Remember the actual spectral embedding algorithm: we take a network, decompose its Laplacian with SVD into its eigenvectors and eigenvalues, and then cut out everything but the top $k$ eigenvalue/eigenvector pairs. Once we scale the columns of eigenvetors by their corresponding eigenvalues, we have our embedding. The rows of this embedding are the locations in Euclidean space for each node, and the columns are the top $k$ scaled eigenvectors. How does what we just talked about help us understand this stuff?
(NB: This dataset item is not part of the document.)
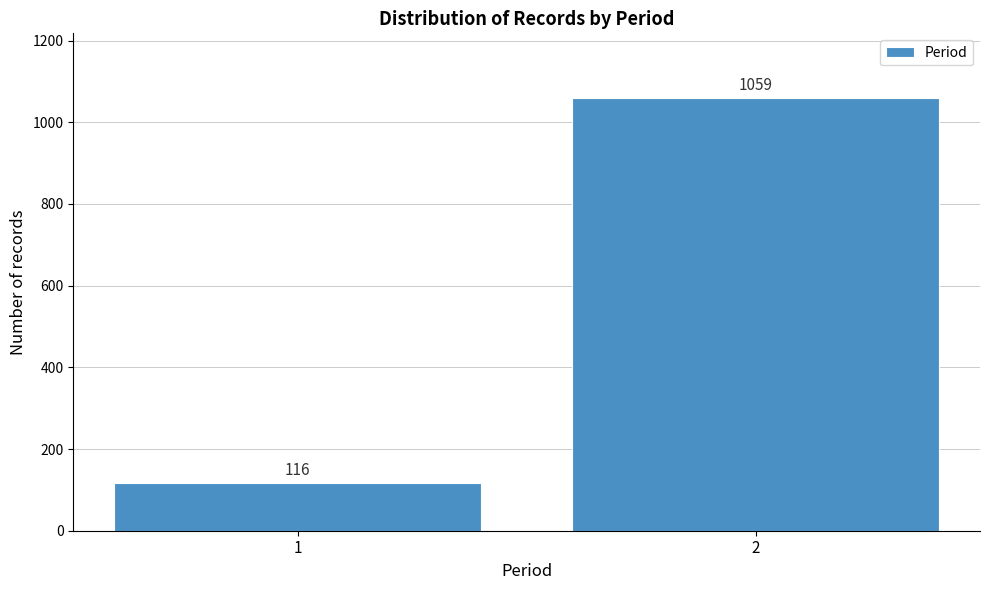

Reading left to right, what are all the values shown in this chart?

116	1059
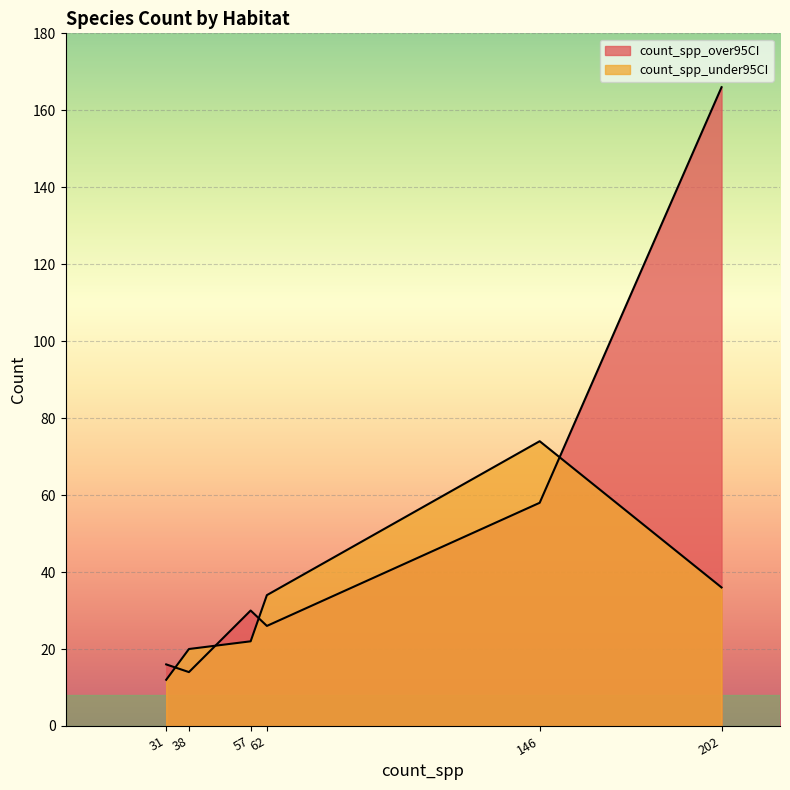

Reading left to right, what are all the values shown in this chart?

count_spp_over95CI: Aridlands=26	Forest=166	Grasslands=16	Habitat Generalist=14	Water/wetland=58	Tipping Point=30
count_spp_under95CI: Aridlands=34	Forest=36	Grasslands=12	Habitat Generalist=20	Water/wetland=74	Tipping Point=22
Well, each column of the embedding is the $i^{th}$ eigenvector scaled by the $i^{th}$ eigenvalue: $\sigma_i u_i$. If we right-multiplied one of those columns by its unscaled transpose $u_i^\top$, we'd have one of our rank one matrices. This means that you can think of our rank-one matrices as essentially just fancy versions of the columns of an embedding matrix. They contain all the same information - they're just matrices instead of vectors!

In fact, you can express the sum we did earlier - our lower-rank estimation of L - with just our embedding matrix! Here, $U_k$ is the first $k$ eigenvectors of our Laplacian, and $D_k$ is the diagonal matrix with the first $k$ eigenvalues (remember that we named them $\sigma_1$ through $\sigma_k$).

$\sum_{i = 1}^k \sigma_i u_i u_i^T = U_k D_k U_k^T$

Let's take a closer look at our embedding matrix. 

## The Embedding Matrix

In [None]:
n_components = 3
Uc = U[:, :n_components]
Ec = E[:n_components]

latents = Uc @ np.diag(Ec)

In [None]:
fig, ax = plt.subplots(figsize=(4, 8))
cmap = cmaps["sequential"]
ax = sns.heatmap(latents, cmap=cmap, ax=ax, cbar=False, 
                 xticklabels=1, yticklabels=1)
ax.set_xlabel("Eigenvector")
ax.set_ylabel("Node")

And remember that our embedding matrix is just $D_k U_k$.

This property, and the reason why two  vectors captured two communities, will be key to the concept of the spectral embedding, which we will learn about in the next section.